* **WRITTEN TASK**
Collect every line in the data that contains the string "кебаб", and copy each line in full.

-.-.-

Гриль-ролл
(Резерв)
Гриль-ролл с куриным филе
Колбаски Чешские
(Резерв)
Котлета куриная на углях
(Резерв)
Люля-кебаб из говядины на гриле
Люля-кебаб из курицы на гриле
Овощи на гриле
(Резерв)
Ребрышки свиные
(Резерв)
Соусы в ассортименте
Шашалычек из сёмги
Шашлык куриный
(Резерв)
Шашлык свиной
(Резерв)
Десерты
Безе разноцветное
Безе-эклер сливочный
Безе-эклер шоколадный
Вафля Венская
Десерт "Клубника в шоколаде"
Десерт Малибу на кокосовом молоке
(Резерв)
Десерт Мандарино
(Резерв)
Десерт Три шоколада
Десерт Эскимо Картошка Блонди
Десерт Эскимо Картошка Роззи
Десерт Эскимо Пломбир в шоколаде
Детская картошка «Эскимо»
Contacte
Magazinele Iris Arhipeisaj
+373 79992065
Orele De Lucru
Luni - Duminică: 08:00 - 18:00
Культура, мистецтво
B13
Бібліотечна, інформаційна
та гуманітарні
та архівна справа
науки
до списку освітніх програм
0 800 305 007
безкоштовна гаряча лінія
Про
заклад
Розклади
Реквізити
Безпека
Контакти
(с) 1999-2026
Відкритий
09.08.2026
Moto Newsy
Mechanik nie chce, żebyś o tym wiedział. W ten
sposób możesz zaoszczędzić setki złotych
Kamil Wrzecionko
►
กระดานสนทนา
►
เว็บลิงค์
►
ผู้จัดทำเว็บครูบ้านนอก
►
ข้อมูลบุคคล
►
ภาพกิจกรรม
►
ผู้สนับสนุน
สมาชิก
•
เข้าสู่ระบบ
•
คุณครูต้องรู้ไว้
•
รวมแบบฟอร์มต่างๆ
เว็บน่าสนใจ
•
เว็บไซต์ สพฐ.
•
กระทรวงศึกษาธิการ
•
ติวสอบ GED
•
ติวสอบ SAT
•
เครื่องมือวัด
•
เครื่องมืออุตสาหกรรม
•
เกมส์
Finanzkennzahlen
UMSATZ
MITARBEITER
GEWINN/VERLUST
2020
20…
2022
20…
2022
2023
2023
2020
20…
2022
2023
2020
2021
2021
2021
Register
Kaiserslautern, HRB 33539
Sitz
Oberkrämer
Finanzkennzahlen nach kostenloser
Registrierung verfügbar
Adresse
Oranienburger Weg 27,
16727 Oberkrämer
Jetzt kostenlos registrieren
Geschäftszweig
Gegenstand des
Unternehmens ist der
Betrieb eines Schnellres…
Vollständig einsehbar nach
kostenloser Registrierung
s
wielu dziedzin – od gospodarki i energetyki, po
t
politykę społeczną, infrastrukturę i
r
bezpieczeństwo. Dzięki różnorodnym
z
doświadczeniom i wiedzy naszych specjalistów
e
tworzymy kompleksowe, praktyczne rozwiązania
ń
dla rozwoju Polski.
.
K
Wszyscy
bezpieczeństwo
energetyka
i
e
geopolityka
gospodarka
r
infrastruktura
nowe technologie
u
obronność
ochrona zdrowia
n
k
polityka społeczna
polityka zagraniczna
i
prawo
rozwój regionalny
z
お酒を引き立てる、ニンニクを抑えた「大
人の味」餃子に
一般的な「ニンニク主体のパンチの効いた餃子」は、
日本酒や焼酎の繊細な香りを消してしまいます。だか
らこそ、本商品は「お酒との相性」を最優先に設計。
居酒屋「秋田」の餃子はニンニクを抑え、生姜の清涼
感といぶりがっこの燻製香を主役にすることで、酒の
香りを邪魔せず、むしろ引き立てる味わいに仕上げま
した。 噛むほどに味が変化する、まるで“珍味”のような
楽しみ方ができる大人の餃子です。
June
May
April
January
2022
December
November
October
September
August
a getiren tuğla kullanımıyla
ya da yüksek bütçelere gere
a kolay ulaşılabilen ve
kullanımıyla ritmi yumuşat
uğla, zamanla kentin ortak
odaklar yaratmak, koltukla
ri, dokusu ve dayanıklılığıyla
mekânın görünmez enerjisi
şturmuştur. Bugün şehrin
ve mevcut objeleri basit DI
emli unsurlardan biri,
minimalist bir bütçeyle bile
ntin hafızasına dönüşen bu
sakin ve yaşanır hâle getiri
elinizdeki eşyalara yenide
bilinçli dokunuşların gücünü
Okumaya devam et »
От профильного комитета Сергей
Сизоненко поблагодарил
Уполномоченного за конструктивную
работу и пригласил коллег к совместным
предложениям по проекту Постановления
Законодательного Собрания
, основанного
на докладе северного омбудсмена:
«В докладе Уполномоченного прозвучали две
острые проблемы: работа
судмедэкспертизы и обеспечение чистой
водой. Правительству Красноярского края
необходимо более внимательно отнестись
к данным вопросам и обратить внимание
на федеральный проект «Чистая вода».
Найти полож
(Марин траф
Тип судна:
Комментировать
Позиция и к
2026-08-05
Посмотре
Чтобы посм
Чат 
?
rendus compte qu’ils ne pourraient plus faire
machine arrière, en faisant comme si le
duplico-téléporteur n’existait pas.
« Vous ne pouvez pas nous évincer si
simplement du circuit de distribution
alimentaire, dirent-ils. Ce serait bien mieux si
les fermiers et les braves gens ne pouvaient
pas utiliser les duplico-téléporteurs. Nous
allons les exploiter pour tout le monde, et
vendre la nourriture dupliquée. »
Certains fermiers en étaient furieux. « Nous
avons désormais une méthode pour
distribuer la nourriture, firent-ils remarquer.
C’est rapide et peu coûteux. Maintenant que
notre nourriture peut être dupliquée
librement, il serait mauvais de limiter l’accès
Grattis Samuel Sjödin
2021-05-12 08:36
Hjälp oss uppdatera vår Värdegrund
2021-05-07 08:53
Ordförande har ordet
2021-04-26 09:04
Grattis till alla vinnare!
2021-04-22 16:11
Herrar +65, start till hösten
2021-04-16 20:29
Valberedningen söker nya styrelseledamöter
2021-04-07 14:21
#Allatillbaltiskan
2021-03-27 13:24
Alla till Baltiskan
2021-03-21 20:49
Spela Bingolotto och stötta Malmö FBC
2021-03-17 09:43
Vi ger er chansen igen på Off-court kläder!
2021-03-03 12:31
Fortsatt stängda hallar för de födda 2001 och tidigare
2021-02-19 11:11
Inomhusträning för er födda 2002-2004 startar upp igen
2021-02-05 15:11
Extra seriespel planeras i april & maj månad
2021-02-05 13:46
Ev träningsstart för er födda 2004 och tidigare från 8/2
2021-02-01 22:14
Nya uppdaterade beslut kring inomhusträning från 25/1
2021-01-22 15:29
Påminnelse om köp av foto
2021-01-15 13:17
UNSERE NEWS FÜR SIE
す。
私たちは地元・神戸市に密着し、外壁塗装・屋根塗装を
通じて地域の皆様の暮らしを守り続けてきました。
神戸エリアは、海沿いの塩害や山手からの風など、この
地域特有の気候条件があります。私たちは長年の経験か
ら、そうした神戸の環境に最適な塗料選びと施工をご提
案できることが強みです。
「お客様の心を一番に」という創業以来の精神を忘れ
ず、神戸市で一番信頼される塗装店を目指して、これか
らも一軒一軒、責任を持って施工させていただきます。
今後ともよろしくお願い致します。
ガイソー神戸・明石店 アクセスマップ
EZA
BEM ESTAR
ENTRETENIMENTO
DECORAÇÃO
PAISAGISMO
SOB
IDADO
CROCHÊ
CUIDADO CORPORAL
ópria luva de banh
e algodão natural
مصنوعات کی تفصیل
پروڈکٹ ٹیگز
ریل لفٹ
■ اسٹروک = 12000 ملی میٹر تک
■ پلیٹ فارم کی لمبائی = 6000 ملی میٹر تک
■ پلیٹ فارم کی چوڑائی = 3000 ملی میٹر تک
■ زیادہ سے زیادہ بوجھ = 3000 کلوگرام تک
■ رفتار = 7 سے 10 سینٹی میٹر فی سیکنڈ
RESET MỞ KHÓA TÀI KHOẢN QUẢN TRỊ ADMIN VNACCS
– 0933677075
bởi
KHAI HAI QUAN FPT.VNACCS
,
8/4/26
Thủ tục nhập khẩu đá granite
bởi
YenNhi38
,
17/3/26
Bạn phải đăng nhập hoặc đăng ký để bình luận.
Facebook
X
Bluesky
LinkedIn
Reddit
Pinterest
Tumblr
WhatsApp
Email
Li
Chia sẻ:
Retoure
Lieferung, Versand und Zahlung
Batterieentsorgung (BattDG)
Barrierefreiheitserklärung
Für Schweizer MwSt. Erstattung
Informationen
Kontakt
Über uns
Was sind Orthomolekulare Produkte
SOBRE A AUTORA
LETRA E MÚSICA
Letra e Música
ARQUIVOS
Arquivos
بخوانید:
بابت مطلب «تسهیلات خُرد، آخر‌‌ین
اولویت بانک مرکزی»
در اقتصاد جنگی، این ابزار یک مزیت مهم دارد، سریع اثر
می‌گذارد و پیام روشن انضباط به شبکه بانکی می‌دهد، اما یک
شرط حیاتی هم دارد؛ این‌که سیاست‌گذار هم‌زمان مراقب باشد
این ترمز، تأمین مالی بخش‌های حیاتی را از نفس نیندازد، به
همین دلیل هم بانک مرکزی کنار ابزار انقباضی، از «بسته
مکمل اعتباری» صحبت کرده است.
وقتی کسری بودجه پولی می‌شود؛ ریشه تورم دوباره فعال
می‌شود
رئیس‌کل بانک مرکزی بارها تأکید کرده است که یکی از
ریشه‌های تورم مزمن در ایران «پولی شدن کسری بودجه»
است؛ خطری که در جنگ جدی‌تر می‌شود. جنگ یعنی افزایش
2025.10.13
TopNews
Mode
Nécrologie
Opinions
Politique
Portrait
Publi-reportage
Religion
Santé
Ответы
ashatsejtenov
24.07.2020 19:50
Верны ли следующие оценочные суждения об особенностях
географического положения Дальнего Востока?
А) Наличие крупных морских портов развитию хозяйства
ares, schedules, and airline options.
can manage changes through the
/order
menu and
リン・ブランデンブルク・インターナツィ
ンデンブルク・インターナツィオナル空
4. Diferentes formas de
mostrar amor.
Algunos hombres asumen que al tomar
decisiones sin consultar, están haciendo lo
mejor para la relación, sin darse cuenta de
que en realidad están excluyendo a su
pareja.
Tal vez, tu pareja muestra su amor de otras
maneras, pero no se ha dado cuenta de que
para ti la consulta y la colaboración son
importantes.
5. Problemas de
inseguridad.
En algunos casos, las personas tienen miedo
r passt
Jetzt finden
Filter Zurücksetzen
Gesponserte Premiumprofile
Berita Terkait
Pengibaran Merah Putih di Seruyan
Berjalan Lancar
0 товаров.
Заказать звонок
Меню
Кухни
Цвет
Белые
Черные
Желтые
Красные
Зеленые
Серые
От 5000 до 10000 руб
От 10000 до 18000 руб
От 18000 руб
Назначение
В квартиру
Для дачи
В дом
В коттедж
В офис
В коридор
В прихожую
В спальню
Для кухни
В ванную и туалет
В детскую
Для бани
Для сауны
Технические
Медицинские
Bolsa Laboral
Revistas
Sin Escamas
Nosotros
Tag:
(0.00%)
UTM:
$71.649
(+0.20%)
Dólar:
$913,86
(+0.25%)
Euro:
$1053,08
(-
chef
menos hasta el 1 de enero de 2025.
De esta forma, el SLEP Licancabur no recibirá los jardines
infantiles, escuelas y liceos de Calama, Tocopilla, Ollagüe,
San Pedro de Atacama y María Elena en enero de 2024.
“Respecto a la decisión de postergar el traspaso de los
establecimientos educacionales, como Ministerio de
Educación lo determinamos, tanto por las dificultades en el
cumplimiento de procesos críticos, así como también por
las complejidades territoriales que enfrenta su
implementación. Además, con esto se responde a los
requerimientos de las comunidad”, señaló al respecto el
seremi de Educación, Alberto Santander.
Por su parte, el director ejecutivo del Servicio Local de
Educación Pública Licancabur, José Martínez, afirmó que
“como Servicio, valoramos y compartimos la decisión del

-.-.-

* **TASK SOLUTION**
Люля-кебаб из говядины на гриле
Люля-кебаб из курицы на гриле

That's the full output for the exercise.